Ethiopia is largely populated with both Muslims and Christians, and their influence makes their cuisine the most distinctive in Northeast Africa. Vegetarian dishes are prominent due to many fasting days of the Christian Church (with no consumption of meat or animal products), however, fish, mutton, beef and chicken abound on their menu and traditionally cooked in lots of butter. A great variety of fruits and vegetables are cultivated there with their staple food injera-- a thick, spongy pancake-like sourdough bread made from the smallest grain in the world-- teff (Ethiopia's principle grain). Injera is not only a food but it serves as a utensil and plate. Accompanying dishes are placed on it-- a bit of bread is torn off and used to wrap the food to eat. Widely used flavours of spicy and complexity include hot chilies, fenugreek, cardamom, ginger, cinnamon, mint, garlic and onions. Some of these aromatic spices and herbs are concocted in a fiery paste (herbere) that is used to cook in the stews or serve with the meal, particularly mutton dishes.
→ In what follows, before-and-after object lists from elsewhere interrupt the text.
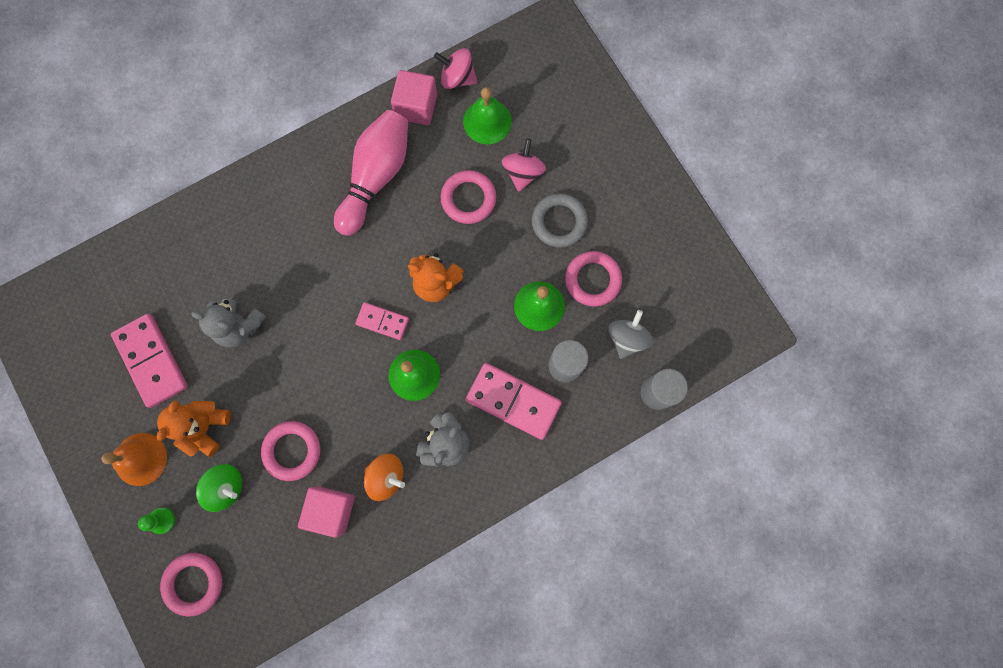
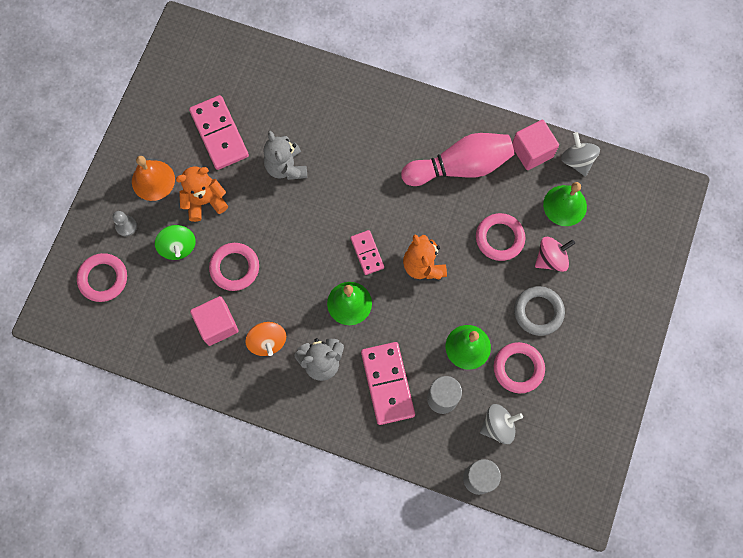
camera: 50 degrees right, 5 degrees down
pink domino [111,314,188,408] -> pink domino turned 45 degrees counterclockwise [189,95,249,170]
green pawn [138,508,175,534] -> grey pawn [112,211,137,236]
pink spinning top [434,48,477,89] -> grey spinning top [561,132,600,176]

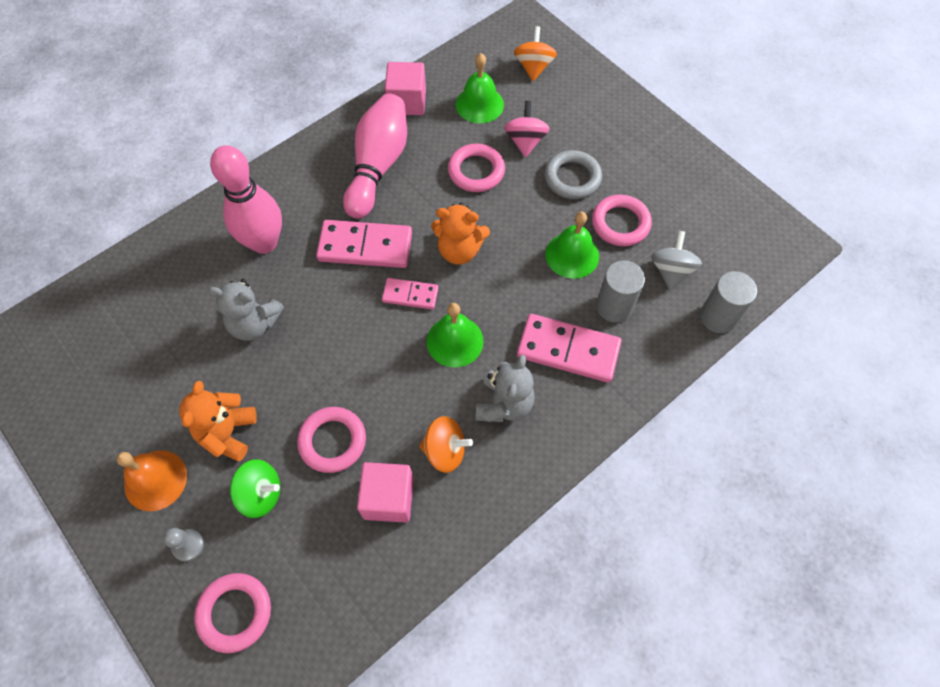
camera: 60 degrees left, 10 degrees down
pink domino [189,95,249,170] -> pink domino moved to [316,220,412,268]
grey spinning top [561,132,600,176] -> none
none -> pink bowling pin [210,145,282,254]
none -> orange spinning top [514,26,557,81]

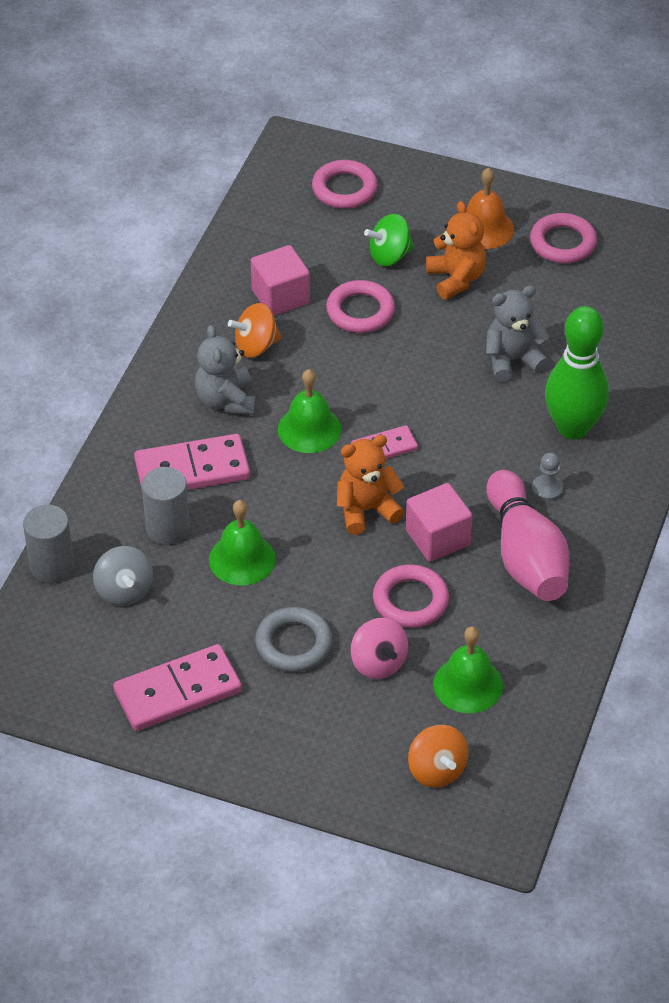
camera: 150 degrees right, 15 degrees down
grey pawn [163,528,204,561] -> grey pawn moved to [532,452,564,501]
pink bowling pin [210,145,282,254] -> green bowling pin [545,306,609,439]
pink domino [316,220,412,268] -> pink domino moved to [113,644,242,731]
pink cube [385,62,426,115] -> pink cube moved to [406,483,473,562]
pink ring [592,194,652,246] -> pink ring moved to [530,213,597,263]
A typical dish consists of injera accompanied by a spicy stew, which frequently includes beef, mutton, vegetables and various types of legumes, such as lentils and chick peas. I always go for their vegetarian platter for two-- an array of colourful veggies and pulse stews to share with my dining companion. After eating up the accompanying rolled injera we dig into the injera "plate" below often soaked with the special sauces to finish the remaining morsels. Deelish!
|Vegan platter at Ethiopian Vegan Restaurant|
Aside from grounding to make injera, whole grain teff is a great healthy addition to porridge, stews, pilafs or baked goods. It's mild nutty flavour, has a unique texture and packs a serious nutritional punch! Teff has an excellent balance of amino acids, and it is also high in protein, calcium, and iron. I add it when I cook rice-- it doesn't compromise the flavour and your kids won't taste a difference (this is one Ethiopian influence I have in my family food repertoire).
|Teff is the tiniest grain in the world but packs a supergrain punch!|
Want an easy change up to your cooking routine? To give a simple health boost regularly with teff, add it to rice. For Chinese rice cooked in a rice cooker, add 2 Tbsp. teff to 2-1/2 rice cups measure of Jasmine rice and 1/4 cup more water. Teff will cook settled on the rice surface. Toss to mix. Your kids will see the little brown specks but won't taste it. Before you know it, it may be incorporated in your regular routine. I know it makes me feel better serving white rice.
|Ethiopian Teff Stew (right)-- See Recipe|
|Enjoying a cup of tea flavoured with cinnamon, cardamom, ginger and cloves.|
After an Ethiopian meal, one can enjoy the relaxing aromas of burning frankincense (an aromatic gum resin obtained from an African tree and burned as incense), and hand-roasting of coffee beans and ground by the hostess. It is custom for Ethiopians to drink the strong coffee with a pinch of salt or clarified butter and serve it with popcorn.
|Photo Credit: Ethiopian Photo Gallery|
I am really looking forward to introducing this lovely and healthy cuisine with exotic flavours to my boys.